LI schoolteachers, housing, unfair convictions, European tragedies, Nikki Haley and Civil War
Different lessons about LI teachers
I’m amazed that teachers making six figures are complaining about their commute and cost of living [“Commute, costs are driving away East End teachers,” News, Jan. 3]. Long Island has historically been a commuter community. Many complain about their commutes.
For years, I drove from Northport to a courthouse in lower Manhattan, sometimes spending three to four hours a day in the car. It takes me 40 minutes just to get to the highway in the morning.
Many endure this waste of time. Teachers do it, too, but most get their summers off. Their commute home is not even during rush hour.
I’m not quite sure what they’re complaining about that’s any different from the rest of us.
— Adrienne Bryant, Northport
Although the article refers to the East End, the same will happen to the rest of Long Island with young teachers having to leave. A family member has been teaching for 12 years and doesn’t even earn what the State Department of Labor says is the median elementary school teacher salary on Long Island — $106,232.
Salaries must increase to allow young teachers to remain on Long Island and afford a place to live. The problem is, when will this happen, and will it be too late?
— Susan Redmond, West Sayville
Can we fix housing and keep suburbia?
Aware of the good work of Nancy Douzinas and the Rauch Foundation, I read with interest her op-ed about Long Island’s failure to provide sufficient multifamily housing [“Multifamily housing still an LI problem,” Opinion, Jan. 2].
But I am not sure what she was really saying other than Long Island’s suburban land use patterns have not been supportive of multifamily high-density housing.
As someone active in land-use issues in my community, I am interested in ways to address all of the issues associated with sustaining the suburban character of our communities, including meeting our housing needs.
Lately, I have been thinking about the concept of “suburban community.” Is it a permanent development mode for residential communities, or is it just a transitory state before echoing urban densification? Long Island’s development patterns point to the latter.
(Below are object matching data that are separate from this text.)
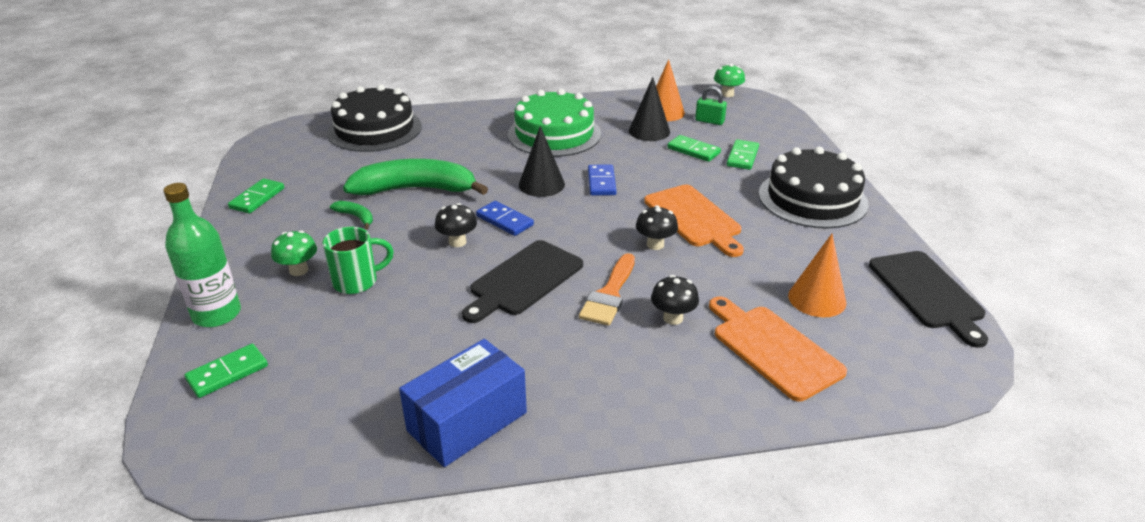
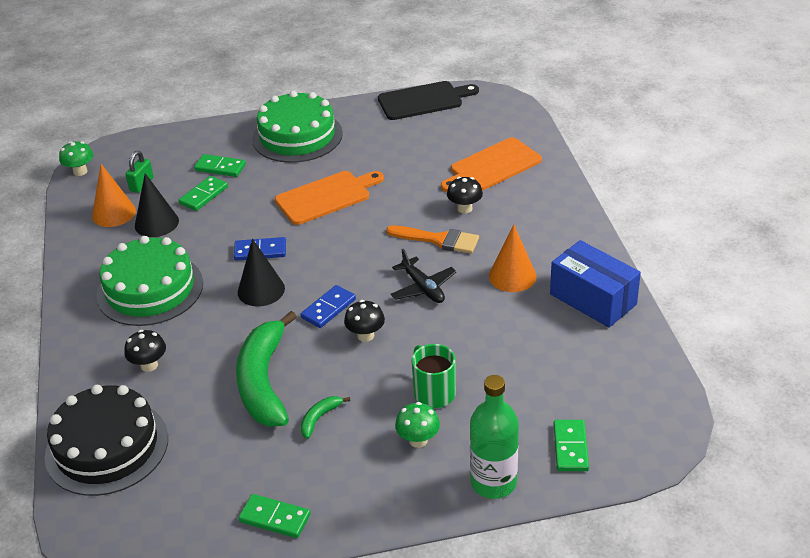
camera: 90 degrees left, 5 degrees up
green domino [184,344,268,398] -> green domino turned 45 degrees clockwise [554,420,589,471]
black cutting board [462,240,583,323] -> black plane [391,249,457,303]
black mushroom [636,205,678,250] -> black mushroom moved to [124,330,166,372]
black cake [759,147,869,228] -> green cake [252,91,343,163]
orange cone [788,234,847,317] -> orange cone moved to [489,224,536,292]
There must be a mode of development that we can all agree on — one that provides affordable housing for our changing demographics and at the same time protects the rural, suburban character of our area, our green spaces, harbors and bays and assures manageable traffic (the 20-minute community concept) and ultimately our quality of life.
— George Hoffman, Setauket
The writer is a past president of the Three Village Civic Association.
Convict is freed: Do lawyers pay price?
A man was put in prison for nearly 26 years for a crime in which evidence was unethically withheld [“Wrongful conviction settlement,” News, Dec. 23]. What happens to the prosecuting attorneys who put him behind bars by withholding crucial information from the defense attorneys? Are they free to continue using similar strategies?
— Brian Keane, Patchogue
Let’s not forget worse European tragedies
While I joined in mourning the 14 people murdered in Prague, I question it as the worst mass killing in Czech history [“Day of mourning held for Czech shooting victims,” Nation & World, Dec. 25].
On June 10, 1942, all 192 men in the of village of Lidice were shot and killed by the Nazis, who then destroyed the town, slaughtering a total of about 340 people. During the Holocaust, the Nazis murdered approximately 263,000 Jews who had lived in Czechoslovakia.
We need to remember all of this cataclysmic history along with the recent shootings not just to mourn but to ensure that these acts of mass murder are never repeated.
— Steven Nachman, Plainview
She didn’t know how the Civil War started?
Republican presidential candidate Nikki Haley served as governor of South Carolina, which was the first state to secede from the Union in 1860 [“Haley walks back Civil War gaffe,” Nation, Dec. 29].
It was one of the founding member states of the Confederacy in 1861 and was the site of the first battle of the Civil War at Fort Sumter, also in 1861. And Haley did not know that slavery was the primary cause of the Civil War?